• _Task details_: How many lines in the records contain the string "Show"? Reply with the number alone.

[Stored records]
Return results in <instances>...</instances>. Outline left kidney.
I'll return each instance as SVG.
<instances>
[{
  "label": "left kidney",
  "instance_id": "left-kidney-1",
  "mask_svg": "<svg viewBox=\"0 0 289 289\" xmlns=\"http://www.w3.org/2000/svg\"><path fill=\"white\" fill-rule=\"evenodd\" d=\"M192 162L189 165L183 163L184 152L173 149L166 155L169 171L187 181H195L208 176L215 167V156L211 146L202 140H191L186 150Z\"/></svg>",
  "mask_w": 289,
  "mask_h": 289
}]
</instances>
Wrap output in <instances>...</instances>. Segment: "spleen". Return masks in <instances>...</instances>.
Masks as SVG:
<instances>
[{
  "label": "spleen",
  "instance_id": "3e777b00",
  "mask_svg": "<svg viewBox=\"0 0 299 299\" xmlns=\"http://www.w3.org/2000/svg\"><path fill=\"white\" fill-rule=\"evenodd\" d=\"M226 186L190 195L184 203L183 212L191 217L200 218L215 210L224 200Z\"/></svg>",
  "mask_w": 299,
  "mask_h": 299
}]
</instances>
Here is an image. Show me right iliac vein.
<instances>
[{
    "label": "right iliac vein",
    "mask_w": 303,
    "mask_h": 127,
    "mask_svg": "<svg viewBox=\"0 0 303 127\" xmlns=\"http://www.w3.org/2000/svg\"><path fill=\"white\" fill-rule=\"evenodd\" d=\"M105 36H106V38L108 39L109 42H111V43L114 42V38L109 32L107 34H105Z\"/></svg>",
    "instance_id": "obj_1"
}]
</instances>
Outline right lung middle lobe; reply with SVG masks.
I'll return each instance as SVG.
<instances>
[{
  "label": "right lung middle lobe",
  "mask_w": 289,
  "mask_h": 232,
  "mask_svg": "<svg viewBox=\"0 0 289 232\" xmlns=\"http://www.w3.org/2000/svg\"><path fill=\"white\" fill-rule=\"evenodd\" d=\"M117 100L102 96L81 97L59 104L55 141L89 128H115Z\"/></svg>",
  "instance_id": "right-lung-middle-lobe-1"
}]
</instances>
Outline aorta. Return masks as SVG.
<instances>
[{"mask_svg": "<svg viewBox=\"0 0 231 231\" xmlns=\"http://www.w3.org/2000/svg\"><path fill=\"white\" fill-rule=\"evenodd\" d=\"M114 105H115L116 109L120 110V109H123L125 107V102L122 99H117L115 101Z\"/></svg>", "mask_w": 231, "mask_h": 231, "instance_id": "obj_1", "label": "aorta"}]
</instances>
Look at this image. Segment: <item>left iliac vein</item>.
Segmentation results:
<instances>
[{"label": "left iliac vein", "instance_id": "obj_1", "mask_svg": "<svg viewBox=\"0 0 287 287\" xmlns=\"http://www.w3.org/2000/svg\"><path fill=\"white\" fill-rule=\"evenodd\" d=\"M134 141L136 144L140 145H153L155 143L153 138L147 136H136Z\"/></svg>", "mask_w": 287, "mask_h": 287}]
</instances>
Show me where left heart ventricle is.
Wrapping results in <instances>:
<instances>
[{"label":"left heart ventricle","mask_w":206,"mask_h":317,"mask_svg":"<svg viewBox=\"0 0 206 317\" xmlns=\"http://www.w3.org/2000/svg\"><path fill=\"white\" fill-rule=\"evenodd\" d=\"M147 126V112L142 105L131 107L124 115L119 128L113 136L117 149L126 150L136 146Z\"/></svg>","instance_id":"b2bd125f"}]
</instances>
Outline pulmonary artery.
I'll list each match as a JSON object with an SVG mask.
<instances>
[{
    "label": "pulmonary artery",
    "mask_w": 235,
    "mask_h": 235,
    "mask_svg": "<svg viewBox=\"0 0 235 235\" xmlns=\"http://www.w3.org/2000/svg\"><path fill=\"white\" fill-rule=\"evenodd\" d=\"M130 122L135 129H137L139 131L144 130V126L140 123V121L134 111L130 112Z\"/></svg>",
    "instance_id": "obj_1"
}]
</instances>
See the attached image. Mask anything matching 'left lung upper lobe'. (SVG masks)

• _Worked answer_: 2